→ **Goal**: Show every line below that contains the string "region".

→ **Data shown**:

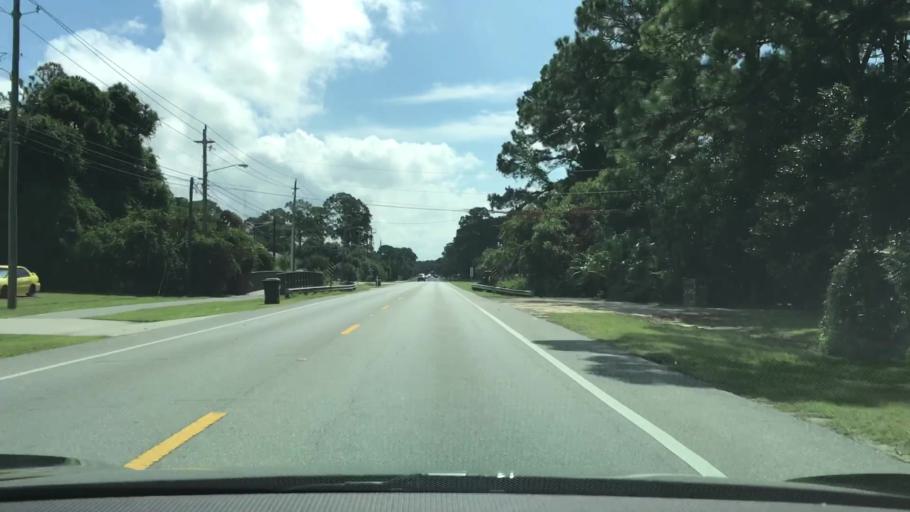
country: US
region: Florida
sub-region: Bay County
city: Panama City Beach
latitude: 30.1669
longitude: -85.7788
* * *
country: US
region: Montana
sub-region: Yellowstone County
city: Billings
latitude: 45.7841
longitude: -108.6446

→ **Exercise response**:
region: Florida
sub-region: Bay County
region: Montana
sub-region: Yellowstone County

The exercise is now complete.